Giant Cedar on Ordubek Yayla © Ian Green

Three weeks ago. It was at breakfast time and we were just clearing up when a movement down the bottom of the land caught my eye… The Wolf was trotting steadily up towards us. In true tour leader style getting everyone on it was paramount and I decided not to go outside for fear of spooking it, so no pictures, or only poor ones through the window. It passed the kitchen by thirty metres. The dogs down in the village knew too for they were giving it some bark. The Wolf didn’t seem too bothered, pausing briefly and looking back towards them.

Spring has become even more up and down during the last four weeks. We’ve even had snow around the house. And on others days 20°C. Half and half. The cooler days have really held the flowering up nicely and the season feels pretty normal now. Orchids are already showing their hand. Down in the valley below us Ophrys israelitica was first to show with a little Orchis collina and Ophrys umbilicata. Then Ophrys iricolor. Down at sea level in Kaş the weird Ophrys regis-ferdinandii was doing well at the start of March and we found Ophrys argolica subspecies lucis for the first time. The next month will see the main orchid season.

Our neighbour has just found a large population of Morchella esculenta (Common Morel) growing in her garden, lucky woman! Another prize fungi find recently was the unusual lilac Sarcosphaera coronaria, or Violet Crown-cup.

Up in the mountains it has been all about Crocus. On Assos we’ve seen lovely displays of both Crocus biflorus lyciotauricus and Crocus brickelii. Inland on the Dokuzgöl Dağı Crocus xanthosus has been putting on quite a show with Eranthis hyemalis and mats of Cyclamen alpinum. On the northern end of the Alacadağ we’ve seen Crocus beydaglarensis flowering on marble screes. There’s some nice Arabis about too. Arabis deflexa and Arabis ionocalyx on roadside bluffs, and what I thought was an unusual Aubretia was in fact Arabis aubretioides.

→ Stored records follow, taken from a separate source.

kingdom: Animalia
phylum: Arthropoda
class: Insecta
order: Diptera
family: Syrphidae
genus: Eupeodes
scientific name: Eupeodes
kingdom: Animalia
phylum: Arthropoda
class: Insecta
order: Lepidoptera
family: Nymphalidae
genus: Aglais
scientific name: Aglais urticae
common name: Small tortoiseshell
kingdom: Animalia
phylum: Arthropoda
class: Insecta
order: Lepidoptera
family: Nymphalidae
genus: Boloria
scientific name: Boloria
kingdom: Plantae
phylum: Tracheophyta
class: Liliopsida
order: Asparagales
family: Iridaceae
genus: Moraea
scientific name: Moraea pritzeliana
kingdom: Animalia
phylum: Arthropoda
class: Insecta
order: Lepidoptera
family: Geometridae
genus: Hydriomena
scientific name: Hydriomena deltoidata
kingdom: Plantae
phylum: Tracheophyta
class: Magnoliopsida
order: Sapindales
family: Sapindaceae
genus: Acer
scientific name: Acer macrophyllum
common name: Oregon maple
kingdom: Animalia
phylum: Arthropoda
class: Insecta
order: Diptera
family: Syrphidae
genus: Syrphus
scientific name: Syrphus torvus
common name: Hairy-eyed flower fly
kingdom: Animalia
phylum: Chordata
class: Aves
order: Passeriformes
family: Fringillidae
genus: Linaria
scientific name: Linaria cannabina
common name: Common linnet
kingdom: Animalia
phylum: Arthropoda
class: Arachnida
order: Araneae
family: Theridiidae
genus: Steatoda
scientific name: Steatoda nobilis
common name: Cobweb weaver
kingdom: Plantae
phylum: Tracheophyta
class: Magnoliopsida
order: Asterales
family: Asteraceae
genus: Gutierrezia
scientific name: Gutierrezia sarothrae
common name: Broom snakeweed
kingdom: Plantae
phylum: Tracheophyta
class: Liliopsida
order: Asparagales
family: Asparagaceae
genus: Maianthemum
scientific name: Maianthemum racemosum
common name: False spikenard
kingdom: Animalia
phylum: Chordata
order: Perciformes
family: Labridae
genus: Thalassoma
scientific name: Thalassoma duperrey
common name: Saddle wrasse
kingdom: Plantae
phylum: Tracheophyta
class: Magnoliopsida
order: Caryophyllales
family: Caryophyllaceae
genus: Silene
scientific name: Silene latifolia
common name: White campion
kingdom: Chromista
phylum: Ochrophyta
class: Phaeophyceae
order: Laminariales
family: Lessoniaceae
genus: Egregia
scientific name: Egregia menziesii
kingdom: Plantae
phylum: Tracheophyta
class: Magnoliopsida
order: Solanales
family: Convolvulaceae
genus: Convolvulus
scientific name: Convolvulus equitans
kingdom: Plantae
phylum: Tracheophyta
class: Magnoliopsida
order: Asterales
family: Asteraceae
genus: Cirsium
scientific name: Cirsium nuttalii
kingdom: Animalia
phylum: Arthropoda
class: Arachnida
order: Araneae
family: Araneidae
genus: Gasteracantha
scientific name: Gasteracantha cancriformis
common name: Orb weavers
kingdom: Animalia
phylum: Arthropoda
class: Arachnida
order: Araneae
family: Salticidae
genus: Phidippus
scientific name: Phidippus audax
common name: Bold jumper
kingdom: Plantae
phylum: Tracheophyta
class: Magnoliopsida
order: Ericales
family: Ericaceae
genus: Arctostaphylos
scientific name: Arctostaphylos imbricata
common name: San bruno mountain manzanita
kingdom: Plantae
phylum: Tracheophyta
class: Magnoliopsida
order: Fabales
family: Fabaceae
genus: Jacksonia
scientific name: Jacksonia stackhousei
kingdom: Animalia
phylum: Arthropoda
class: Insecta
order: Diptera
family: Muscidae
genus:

Summer migrants have started to arrive. Earlier in the week a small group of hirundines hawked over the house with Red-rumped Swallows in with the House Martins and Swallows. The first Cretzschmarr’s Bunting arrived. On the coast there’s many more though the snowy weather in the mountains seems to have discouraged them from moving inland – lots of wheatears and wagtails around, and Hoopoes a-plenty.